Plain-text document sources
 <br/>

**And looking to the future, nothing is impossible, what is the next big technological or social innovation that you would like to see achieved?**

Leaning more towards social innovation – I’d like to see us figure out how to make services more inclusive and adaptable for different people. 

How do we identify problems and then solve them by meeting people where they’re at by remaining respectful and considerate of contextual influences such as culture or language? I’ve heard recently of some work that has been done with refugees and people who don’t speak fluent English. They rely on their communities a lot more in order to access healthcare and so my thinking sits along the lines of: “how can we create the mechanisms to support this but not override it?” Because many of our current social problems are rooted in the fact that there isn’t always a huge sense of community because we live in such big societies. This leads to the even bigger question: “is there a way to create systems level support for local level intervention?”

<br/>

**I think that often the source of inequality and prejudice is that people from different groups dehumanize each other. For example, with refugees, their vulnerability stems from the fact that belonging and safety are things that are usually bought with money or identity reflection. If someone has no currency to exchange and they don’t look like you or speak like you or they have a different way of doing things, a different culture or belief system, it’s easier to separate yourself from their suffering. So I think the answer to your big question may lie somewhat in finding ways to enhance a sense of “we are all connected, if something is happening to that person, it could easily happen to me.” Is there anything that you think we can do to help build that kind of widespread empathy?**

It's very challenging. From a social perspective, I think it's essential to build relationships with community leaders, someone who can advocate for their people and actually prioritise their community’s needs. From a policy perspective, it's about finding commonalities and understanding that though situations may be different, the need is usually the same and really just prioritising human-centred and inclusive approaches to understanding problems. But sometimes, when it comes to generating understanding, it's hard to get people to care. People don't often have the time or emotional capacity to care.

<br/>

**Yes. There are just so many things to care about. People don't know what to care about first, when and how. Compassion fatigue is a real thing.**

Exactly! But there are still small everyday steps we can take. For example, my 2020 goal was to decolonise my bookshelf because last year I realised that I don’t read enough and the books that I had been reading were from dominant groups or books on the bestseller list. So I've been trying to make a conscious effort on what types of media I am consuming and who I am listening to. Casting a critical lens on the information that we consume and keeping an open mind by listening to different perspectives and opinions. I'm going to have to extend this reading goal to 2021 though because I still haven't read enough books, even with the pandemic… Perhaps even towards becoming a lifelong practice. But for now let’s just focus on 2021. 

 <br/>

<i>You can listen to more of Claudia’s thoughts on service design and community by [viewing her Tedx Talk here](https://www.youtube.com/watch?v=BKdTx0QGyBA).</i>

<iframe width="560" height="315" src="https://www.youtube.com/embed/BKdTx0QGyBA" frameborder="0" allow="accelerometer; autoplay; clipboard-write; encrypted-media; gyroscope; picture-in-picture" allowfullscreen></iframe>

...

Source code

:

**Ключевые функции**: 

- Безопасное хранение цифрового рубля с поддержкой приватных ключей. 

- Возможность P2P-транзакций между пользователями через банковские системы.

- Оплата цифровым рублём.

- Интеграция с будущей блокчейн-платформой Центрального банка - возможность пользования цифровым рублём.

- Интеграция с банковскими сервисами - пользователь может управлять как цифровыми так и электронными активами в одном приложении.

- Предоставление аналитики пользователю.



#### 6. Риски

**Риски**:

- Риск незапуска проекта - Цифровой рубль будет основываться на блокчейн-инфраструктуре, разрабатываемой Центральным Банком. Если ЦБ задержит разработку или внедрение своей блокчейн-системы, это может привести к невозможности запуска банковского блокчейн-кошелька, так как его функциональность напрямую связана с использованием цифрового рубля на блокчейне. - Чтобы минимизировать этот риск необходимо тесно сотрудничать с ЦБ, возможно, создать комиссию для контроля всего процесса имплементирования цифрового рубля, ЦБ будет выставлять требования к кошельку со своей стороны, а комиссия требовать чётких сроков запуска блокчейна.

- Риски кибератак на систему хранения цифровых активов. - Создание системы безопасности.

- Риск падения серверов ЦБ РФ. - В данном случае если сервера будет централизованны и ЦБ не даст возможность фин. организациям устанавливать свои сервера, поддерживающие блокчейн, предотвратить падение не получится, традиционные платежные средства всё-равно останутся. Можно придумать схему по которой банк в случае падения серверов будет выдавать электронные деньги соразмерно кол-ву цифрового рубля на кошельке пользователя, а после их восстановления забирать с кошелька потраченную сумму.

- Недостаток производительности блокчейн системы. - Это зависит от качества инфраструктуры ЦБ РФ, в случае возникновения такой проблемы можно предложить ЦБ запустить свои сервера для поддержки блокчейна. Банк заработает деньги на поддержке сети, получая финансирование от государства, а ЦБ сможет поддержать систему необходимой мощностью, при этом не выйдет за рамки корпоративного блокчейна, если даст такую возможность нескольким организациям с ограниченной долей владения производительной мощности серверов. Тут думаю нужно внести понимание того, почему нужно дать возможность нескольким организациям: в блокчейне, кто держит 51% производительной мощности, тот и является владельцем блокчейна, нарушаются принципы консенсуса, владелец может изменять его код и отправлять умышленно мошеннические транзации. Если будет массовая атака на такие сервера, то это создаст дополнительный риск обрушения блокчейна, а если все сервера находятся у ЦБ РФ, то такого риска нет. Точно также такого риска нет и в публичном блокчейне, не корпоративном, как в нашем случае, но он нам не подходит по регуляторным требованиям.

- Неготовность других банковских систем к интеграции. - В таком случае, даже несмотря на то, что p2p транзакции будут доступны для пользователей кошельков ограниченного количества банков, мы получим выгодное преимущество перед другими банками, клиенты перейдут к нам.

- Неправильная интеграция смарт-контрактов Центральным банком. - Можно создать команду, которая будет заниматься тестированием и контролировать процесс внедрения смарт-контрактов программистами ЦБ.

**Problem to work on**:
Of the lines above, copy each one that contains the word "innovation".

**Expected output**:
**And looking to the future, nothing is impossible, what is the next big technological or social innovation that you would like to see achieved?**
Leaning more towards social innovation – I’d like to see us figure out how to make services more inclusive and adaptable for different people. 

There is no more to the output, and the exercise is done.